Friday, September 02, 2005

California Flirting with Marriage

A first in nation, the California Senate voted to legalize same-sex marriage. The vote was 21 to 15, with all Republicans voting against.

Next, the bill many pass in the Assembly, or not. It narrowly lost (by three votes) in June there.

The vote count breaks down in the San Francisco Chronicle article.

However, if it passes both houses, Governor Arnold Schwarzenegger promises a veto if it does. He hides behind the courts on this one. Ironically, he takes the opposite position of many anti-same-sex-marriage reactionaries, who bemoan court interpretations that legalize civil unions or marriage for homosexuals.

In state, some opponents point to ballot question Proposition 22 in 2000 that added one-man/one-woman wording to the Family Code. Others say in effect, "Gays already have a domestic partnership law. Can't they just go away?"
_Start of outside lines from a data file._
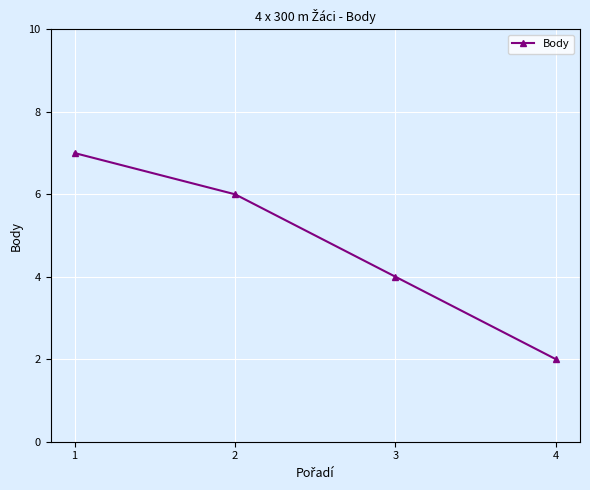

Which has a higher value, 4 or 1?

1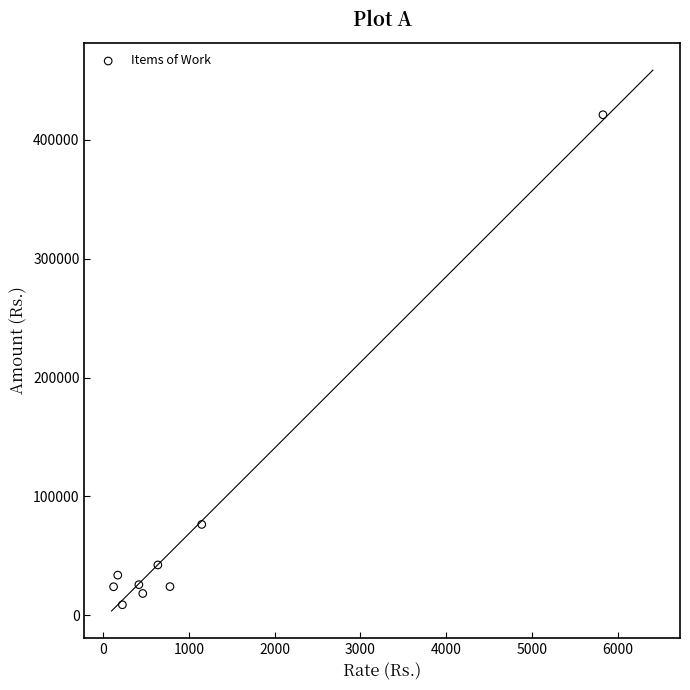

What is the range of X values (max minus min)?

5708.5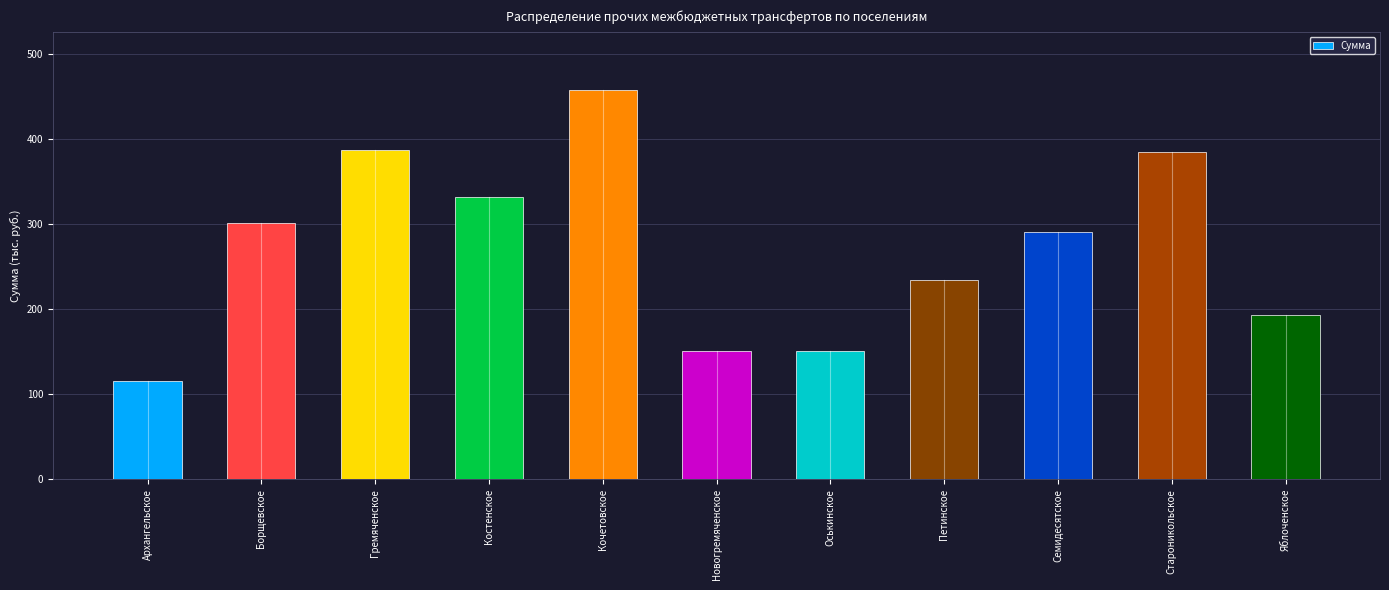

Is it true that the value at Новогремяченское is 151?

True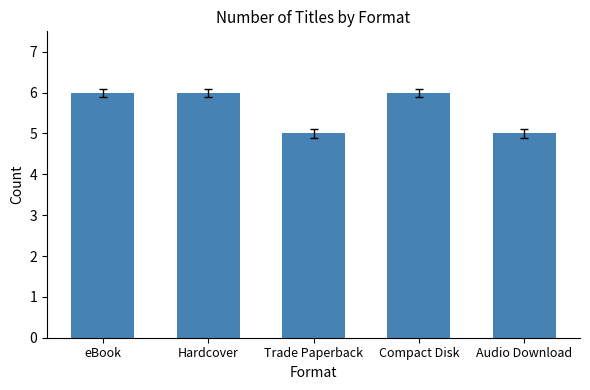

Reading left to right, extract all data points from this chart.

eBook=6	Hardcover=6	Trade Paperback=5	Compact Disk=6	Audio Download=5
Optimistic on the pro side, Executive Director of the National Center for Lesbian Rights, Kate Kendell said, "In every civil rights struggle, there is a moment when the tide starts to turn, and I want so much to believe that history will look back on this day and this vote as that moment for our community."


Ryvr said...

Massmarrier, I'm a little confused that the SF Chronicle article you link to says, "Gov. Arnold Schwarzenegger has not taken a position on the bill, but he recently suggested that a legislative effort to approve same-sex marriage could backfire." which seems to be slightly different from your, "promises a veto."

Do you think maybe he's trying to dissuade the Assembly from passing it, but wouldn't necessarily veto if they did?

Mass Marrier said...

That's a sharp eye, ryvr. That's because it was from another source. I confess that I finally noticed how long my posts have gotten recently and I am not citing as many as I use.

By the bye, the LA Times in its coverage quoted Arnie's flack as saying she would not comment on a veto before the bill hit his desk. The first story in that paper included "Signaling a likely veto if it does pass, Gov. Arnold Schwarzenegger's spokeswoman said he preferred to let judges sort out the legality of gay marriage; such a case is moving toward the state Supreme Court."

The Sacramento Bee, the capitol rag, should have had the definitive article, but has so-so coverage. I linked to SF Gate because it had the vote counts.